• WHAT YOU SHOULD DO: Copy the rows below word for word, from the start of the rows through the line containing "List each element's", and leave out any pictures.

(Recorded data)
• • • • • • •

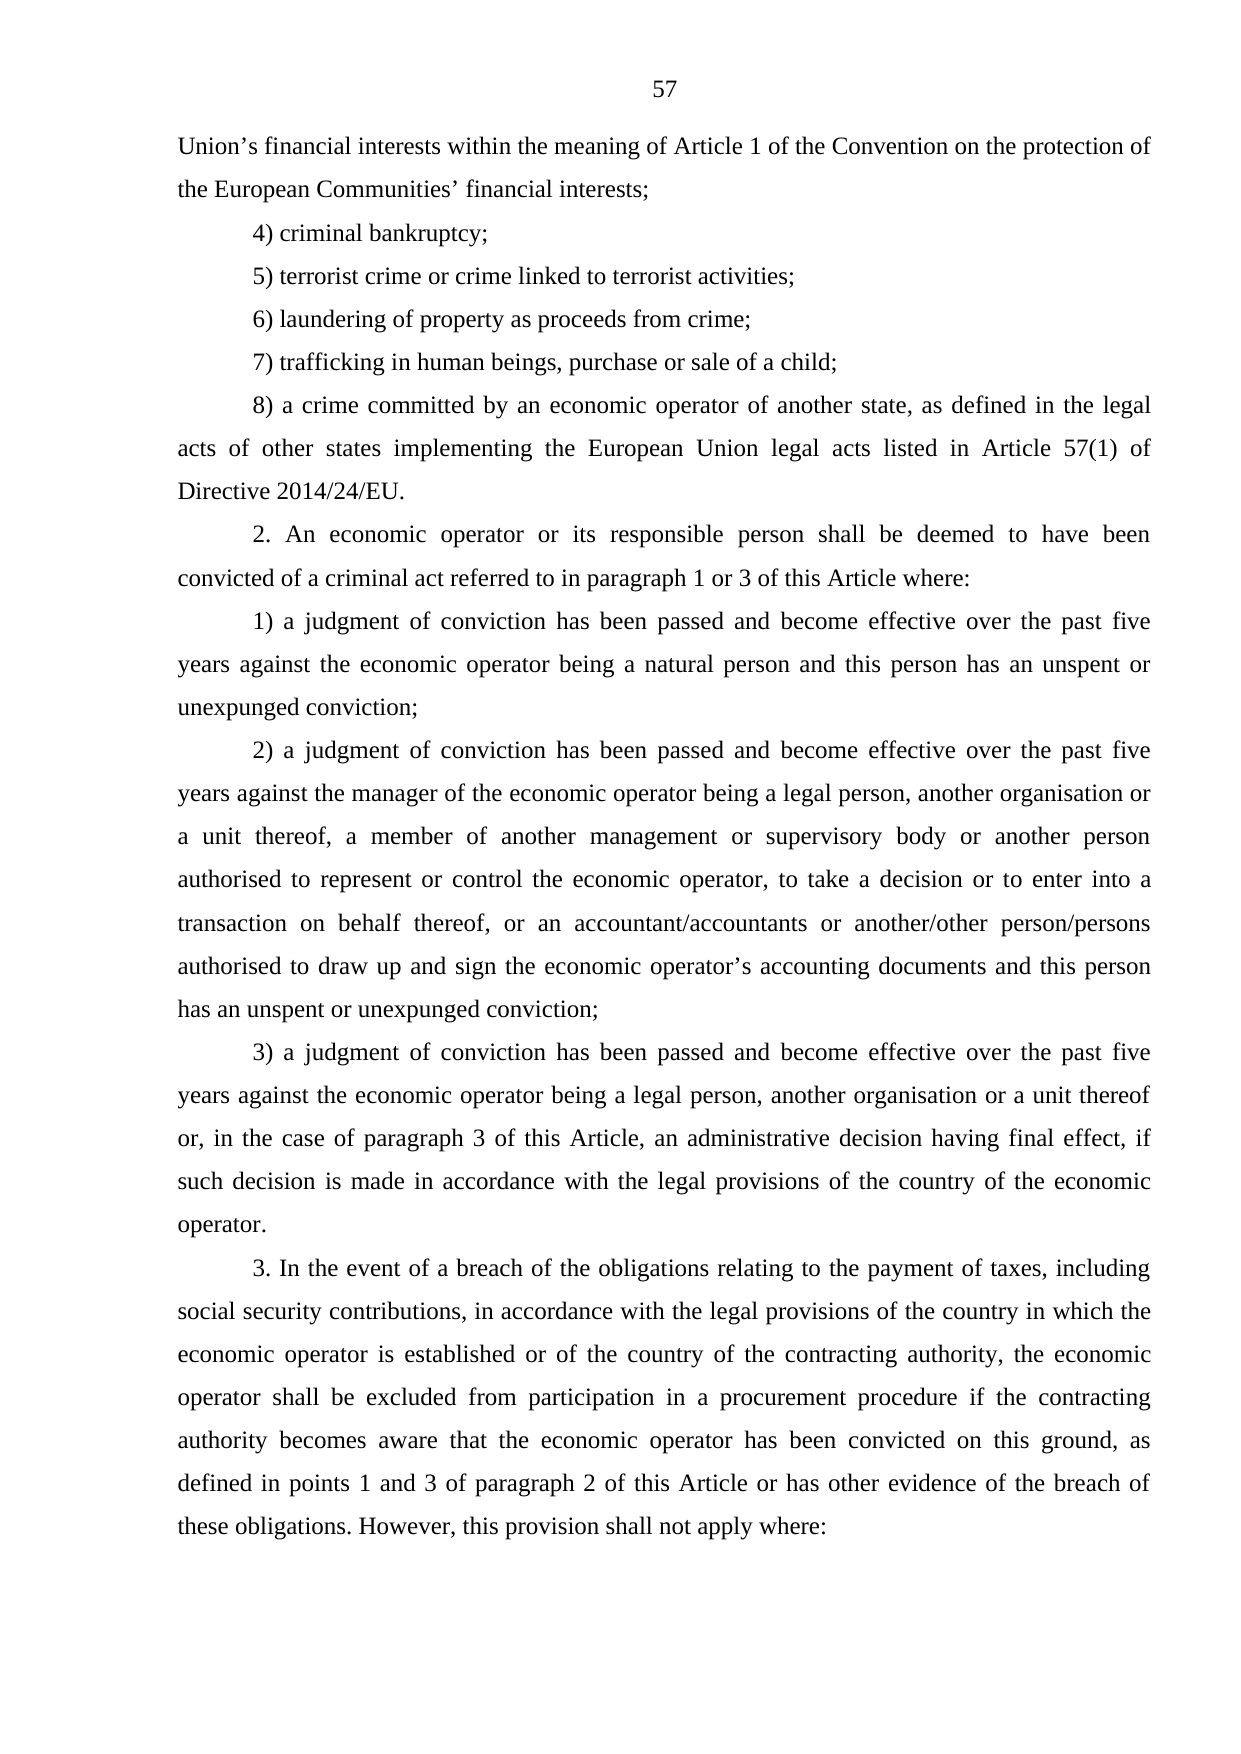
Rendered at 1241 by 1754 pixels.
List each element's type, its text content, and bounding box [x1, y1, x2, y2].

text 3. In the event of a breach of the obligations relating to the payment of taxes, including social security contributions, in accordance with the legal provisions of the country in which the economic operator is established or of the country of the contracting authority, the economic operator shall be excluded from participation in a procurement procedure if the contracting authority becomes aware that the economic operator has been convicted on this ground, as defined in points 1 and 3 of paragraph 2 of this Article or has other evidence of the breach of these obligations. However, this provision shall not apply where: [177, 1253, 1152, 1540]
text Union’s financial interests within the meaning of Article 1 of the Convention on the protection of the European Communities’ financial interests; [177, 131, 1152, 203]
text 2. An economic operator or its responsible person shall be deemed to have been convicted of a criminal act referred to in paragraph 1 or 3 of this Article where: [177, 519, 1152, 591]
text 3) a judgment of conviction has been passed and become effective over the past five years against the economic operator being a legal person, another organisation or a unit thereof or, in the case of paragraph 3 of this Article, an administrative decision having final effect, if such decision is made in accordance with the legal provisions of the country of the economic operator. [177, 1037, 1152, 1238]
text 2) a judgment of conviction has been passed and become effective over the past five years against the manager of the economic operator being a legal person, another organisation or a unit thereof, a member of another management or supervisory body or another person authorised to represent or control the economic operator, to take a decision or to enter into a transaction on behalf thereof, or an accountant/accountants or another/other person/persons authorised to draw up and sign the economic operator’s accounting documents and this person has an unspent or unexpunged conviction; [177, 735, 1152, 1023]
text 4) criminal bankruptcy; [177, 218, 1152, 246]
text 7) trafficking in human beings, purchase or sale of a child; [177, 347, 1152, 376]
text 5) terrorist crime or crime linked to terrorist activities; [177, 261, 1152, 289]
text 1) a judgment of conviction has been passed and become effective over the past five years against the economic operator being a natural person and this person has an unspent or unexpunged conviction; [177, 606, 1152, 721]
text 6) laundering of property as proceeds from crime; [177, 304, 1152, 333]
text 8) a crime committed by an economic operator of another state, as defined in the legal acts of other states implementing the European Union legal acts listed in Article 57(1) of Directive 2014/24/EU. [177, 390, 1152, 505]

• • • • • • •

• EXERCISE RESPONSE:
Rendered at 1241 by 1754 pixels.
List each element's type, its text content, and bounding box [x1, y1, x2, y2].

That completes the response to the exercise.